In early July, I mentioned a stock on my blog called Acacia Communications (Symbol: ACIA). I bought it for my clients and the stock has more than doubled since then. I received many emails asking me what I saw in the stock, so here is the anatomy of my trade:


1) (see chart) ACIA came public in a very tough market for IPOs. There has been a substantial decrease in IPOs this year, so the underwriters priced the stock VERY conservatively to make sure the IPO would be a success.

2) After pricing the IPO at $23, the stock doubled to $46 in a very short period of time. I hadn’t purchased it yet, but it showed up on my radar because I screen the market every night looking for strong fundamental and technical stocks.

3) Over the next 3 weeks, the stock formed a rare technical pattern called a “high, tight flag.” I recommend reading more about this pattern in William O’Neil’s book: How To Make Money In Stocks. The pattern is both rare and risky, but stocks can skyrocket off this formation.

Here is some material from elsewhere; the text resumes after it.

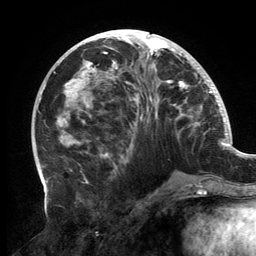
Breast MRI, one axial slice. Slice 61 of 134 in the series (ordered by position). Cropped to one breast. Dynamic contrast-enhanced series, time point 2 of 6 at this slice position (early post-contrast). 3 T. TE 2.7 ms, TR 6.5 ms. 1.2 mm slice thickness. 256 × 256 image matrix, field of view 200 × 200 mm. Female patient.
Annotated regions visible in this slice (semi-automatically segmented with operator editing):
- enhancing-tissue mask used for the functional tumour volume (all voxels passing the contrast-enhancement thresholds inside the analysis volume; usually the tumour): bounding box [x1, y1, x2, y2] px = [56, 32, 201, 169]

4) After the Brexit vote in late June, the stock recovered quickly and I bought a 4% position for clients around $38. When it started moving in my favor, I increased it to 12% just below $40. The reason for this aggressive position was the technical formation, the explosive earnings and sales growth, and the way I got filled in the stock. This is a subtle nuance in tape reading. When I find it difficult to get filled near a pivot point, it tells me there is strong demand for the stock. Also, keep in mind if the stock turned against me, I would have cut the added position quickly to preserve capital.

5) The stock broke out and I sold 1/3 of the position at $52.50 (tweeted on 7/14). I sold another 1/3 at $58 (tweeted on 7/18) leaving me with my original 4% position. When the stock wouldn’t correct and acted very strong technically, I bought back the additional 4% position around $60 and have held an 8% position since.

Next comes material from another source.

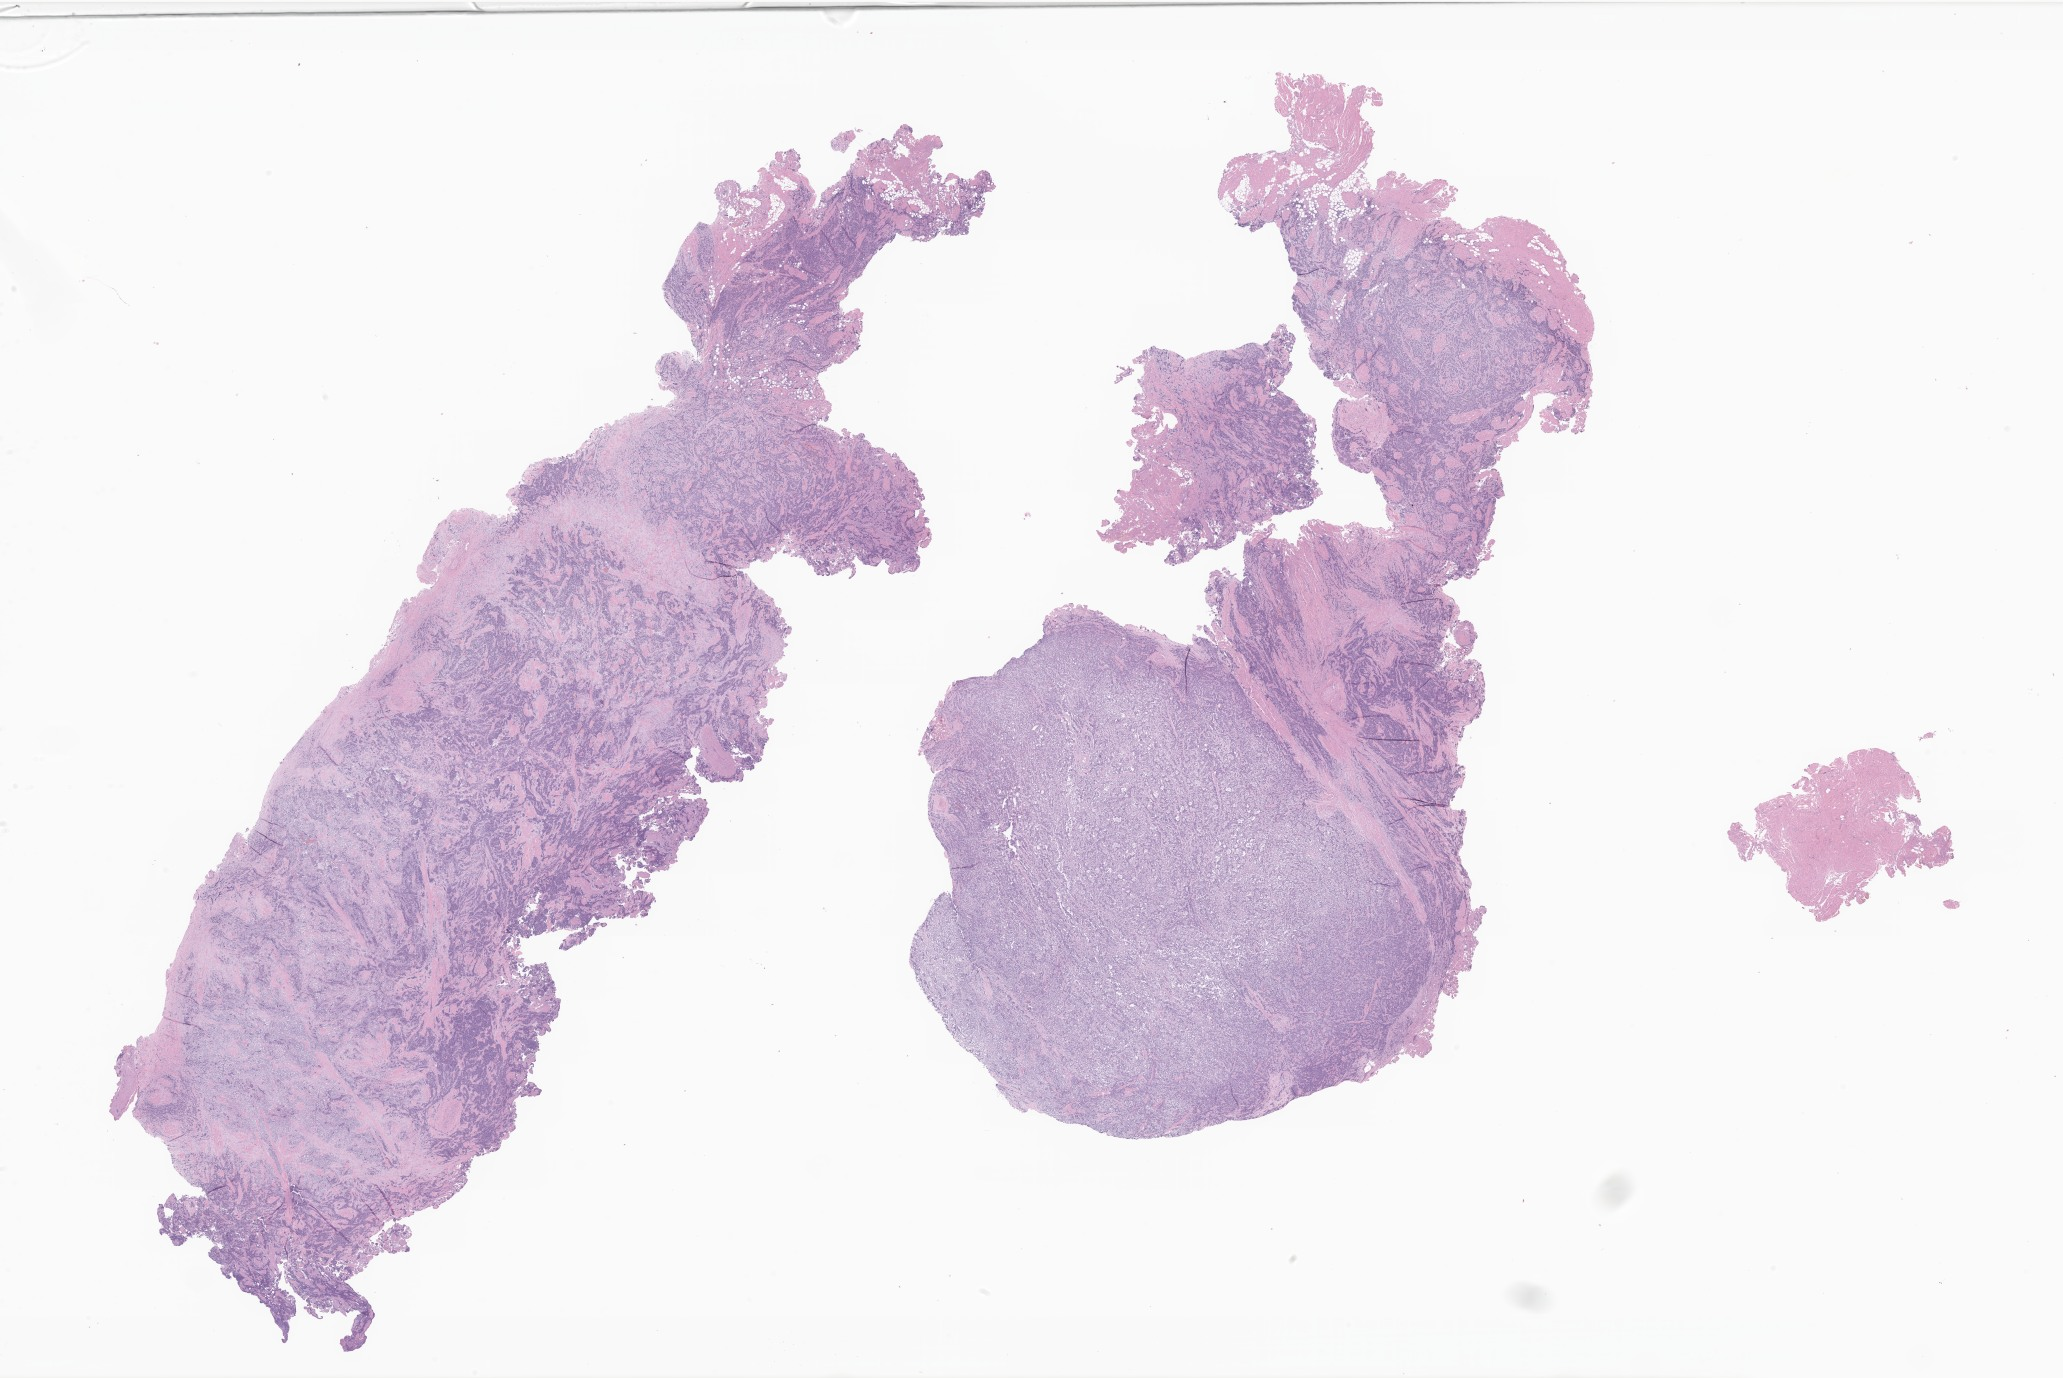
Whole-slide image, H&E stain of tumor tissue from the lip, shown as a low-resolution overview of the whole scanned area (about 34.8 x 23.2 mm), FFPE section. Patient: female, age 54 months (4 years 6 months).
Diagnosis (ICD-O-3 morphology term): Alveolar rhabdomyosarcoma.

PLEASE KEEP THIS IN MIND: I had conviction to take this position for a larger than normal gain because of the many strong factors that came together. Kind of like the “Perfect Storm” of setups. I also trade TONS of stocks where I take losses, but I try to contain these losses to 3-7%. Once in a while, you need a nice +20%, +50% or more winner to offset many small losses. Also, keep in mind that I can sell this stock at anytime. That’s why it is IMPOSSIBLE for me to give REAL-TIME trades on Twitter because I don’t know anyone’s timeframe, risk tolerance, or financial objectives. I share ideas for idea generation and it is understood that if you trade them, you will have a stop loss in place based on your OWN trading philosophy.

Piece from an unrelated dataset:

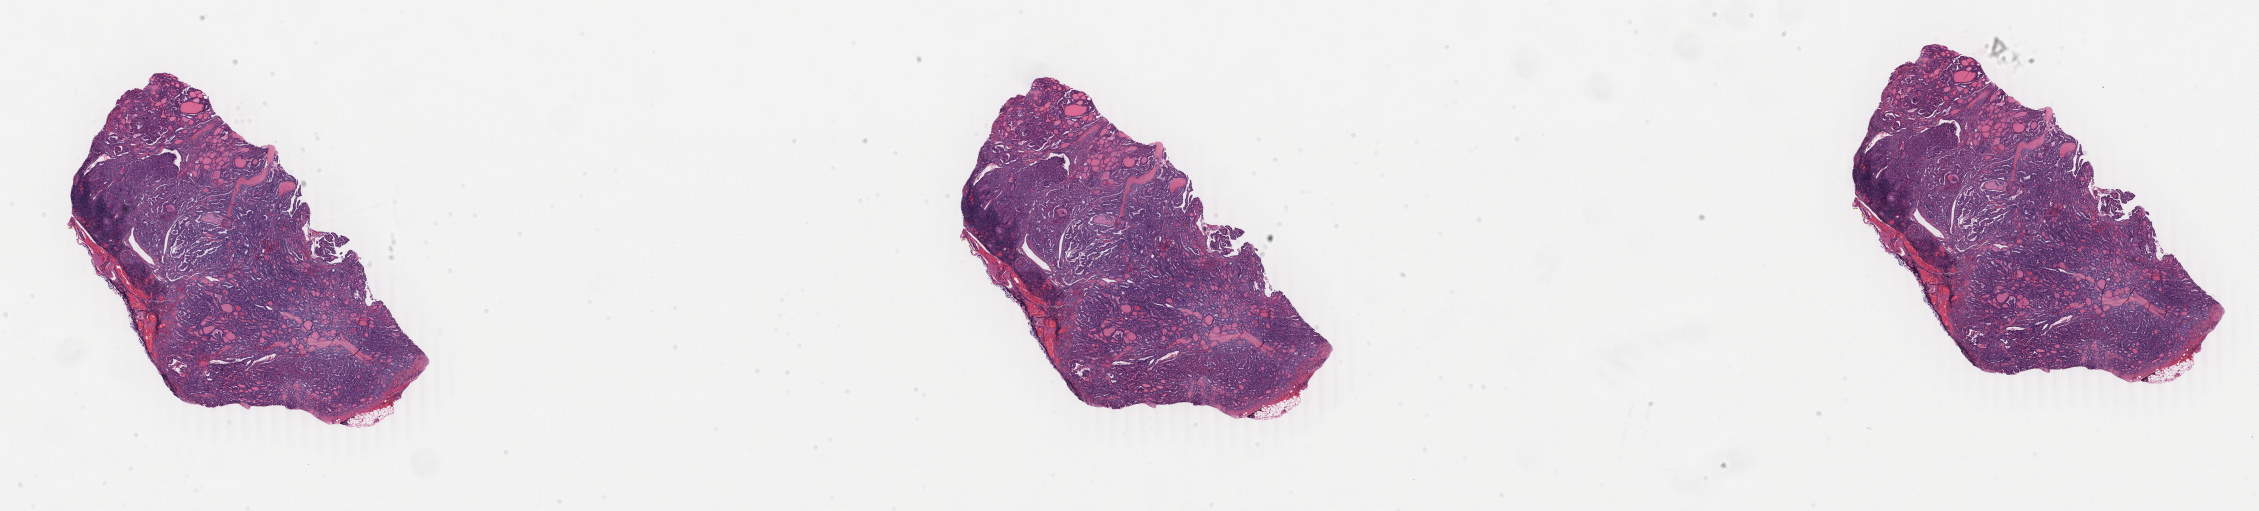
H&E whole-slide image — shown as a low-resolution overview of the whole scanned area (about 35.9 x 8.1 mm), formalin-fixed paraffin-embedded (FFPE) diagnostic section, thyroid, primary tumour sample. Female, age 65 years at initial diagnosis.
Histologic diagnosis: Papillary adenocarcinoma, NOS.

6) After the close on Thursday (8/11), ACIA reported blowout earnings. Going forward, I have different sell targets for my remaining position, but again, it makes no sense to post them because everyone has different timeframes. Do I recommend chasing the stock on the likely gap up Friday morning? OF COURSE NOT! I am simply explaining the reasoning behind this trade so hopefully these factors might help you in the future.

7) One last point, we are in an environment where earnings and sales growth is rare. As you can see on the bottom of the MarketSmith chart, ACIA has explosive accelerating growth and the stock is being rewarded for it. My point is: When people tell you we’re in an “earnings recession,” it is NOT every sector. There are plenty of great companies with strong growth, you just have to put in the work to find them! Good luck trading!